When I did my last blog post, there were some comments that said that the folder previews didn’t look as nice as they could. I agree, luckily, one day later Fredrik Höglund came up with a patch to do some more complex and nicer painting on the items. Now the previews are layed out like a bunch of physical photos, with some random rotations, a white border, and drop shadows:
In my opinion, this looks very nice. The fact that the items are rotated randomly takes away some of the regularity that tends to be annoying, and the borders and shadows make it look like “real” objects.
I had some more ideas how the folder-previews, and previews in general, could be made even more useful.
Typically the problem with automatically generated previews for “sequence items”(Like folders, videos, etc., as opposed to simple images) is that you can never be sure that you pick a part of the sequence that is really useful to describe the content.

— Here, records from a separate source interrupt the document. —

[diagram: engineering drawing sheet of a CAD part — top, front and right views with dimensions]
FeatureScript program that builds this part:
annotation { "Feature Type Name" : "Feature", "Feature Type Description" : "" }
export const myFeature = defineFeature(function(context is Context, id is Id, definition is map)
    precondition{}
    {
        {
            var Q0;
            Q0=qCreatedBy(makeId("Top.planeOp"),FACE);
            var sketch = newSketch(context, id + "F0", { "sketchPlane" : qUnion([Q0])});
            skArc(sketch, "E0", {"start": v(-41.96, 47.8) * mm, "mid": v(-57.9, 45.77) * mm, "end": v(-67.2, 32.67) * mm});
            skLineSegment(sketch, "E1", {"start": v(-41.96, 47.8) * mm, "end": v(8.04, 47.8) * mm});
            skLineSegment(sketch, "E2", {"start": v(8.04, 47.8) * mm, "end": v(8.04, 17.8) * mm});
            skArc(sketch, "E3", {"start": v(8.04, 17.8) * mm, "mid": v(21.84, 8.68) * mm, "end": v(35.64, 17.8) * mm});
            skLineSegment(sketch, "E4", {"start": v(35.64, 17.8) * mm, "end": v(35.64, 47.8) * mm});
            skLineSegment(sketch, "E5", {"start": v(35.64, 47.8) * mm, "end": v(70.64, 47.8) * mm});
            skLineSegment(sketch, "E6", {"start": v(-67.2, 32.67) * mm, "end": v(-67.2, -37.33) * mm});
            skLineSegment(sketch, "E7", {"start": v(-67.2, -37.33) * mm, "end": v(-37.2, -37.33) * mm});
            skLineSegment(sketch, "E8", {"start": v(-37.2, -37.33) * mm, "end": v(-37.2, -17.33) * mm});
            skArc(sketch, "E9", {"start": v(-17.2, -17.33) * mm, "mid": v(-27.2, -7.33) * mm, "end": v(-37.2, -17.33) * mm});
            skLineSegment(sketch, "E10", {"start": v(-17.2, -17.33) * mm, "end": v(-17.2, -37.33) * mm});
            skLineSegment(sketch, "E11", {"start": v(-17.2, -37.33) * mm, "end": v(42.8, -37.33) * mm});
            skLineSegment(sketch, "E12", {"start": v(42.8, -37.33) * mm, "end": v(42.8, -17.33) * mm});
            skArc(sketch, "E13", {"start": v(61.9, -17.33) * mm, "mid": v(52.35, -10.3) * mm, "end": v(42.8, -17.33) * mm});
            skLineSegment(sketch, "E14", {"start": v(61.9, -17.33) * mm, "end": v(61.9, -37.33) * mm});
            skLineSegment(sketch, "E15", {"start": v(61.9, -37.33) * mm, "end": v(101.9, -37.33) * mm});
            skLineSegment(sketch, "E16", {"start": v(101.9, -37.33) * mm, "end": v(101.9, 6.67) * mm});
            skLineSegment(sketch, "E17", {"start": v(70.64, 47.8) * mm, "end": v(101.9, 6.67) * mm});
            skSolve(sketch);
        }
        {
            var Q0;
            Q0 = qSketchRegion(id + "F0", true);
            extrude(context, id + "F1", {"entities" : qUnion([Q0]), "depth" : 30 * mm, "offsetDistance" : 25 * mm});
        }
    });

For example a video thumbnail taken right at the beginning of a movie, will most probably just show an empty black surface. A folder preview may show pictures that are not useful for describing the folder content. Now on several places on the internet, they have found a simple solution: When moving the cursor over the item, jump through different thumbnails from alternative locations in the sequence, to get a better description of the item.
This seems very reasonable, since the probability that one of the sequence items shows something “interesting” is a lot higher than it is for the part chosen automatically for the initial thumbnail, so I’ve spent some of the evenings this week bringing this functionality to KDE.
When an file/directory is hovered, the sequence of thumbnails generated for that item is alternated, showing another thumbnail every second, using a fast fade animation that is friendly to the eye. Currently the only thumb-creator that supports this feature is the one that creates thumbnails for directories, but once there is thumbnailers for videos again, I hope the developers will also implement the interface to support this feature. Since I’m too lazy to do a screencast, I will just attach another screenshot:
Actually all you can see here, is that the icon under the cursor shows different preview pictures than the unhovered version above. You get the Idea.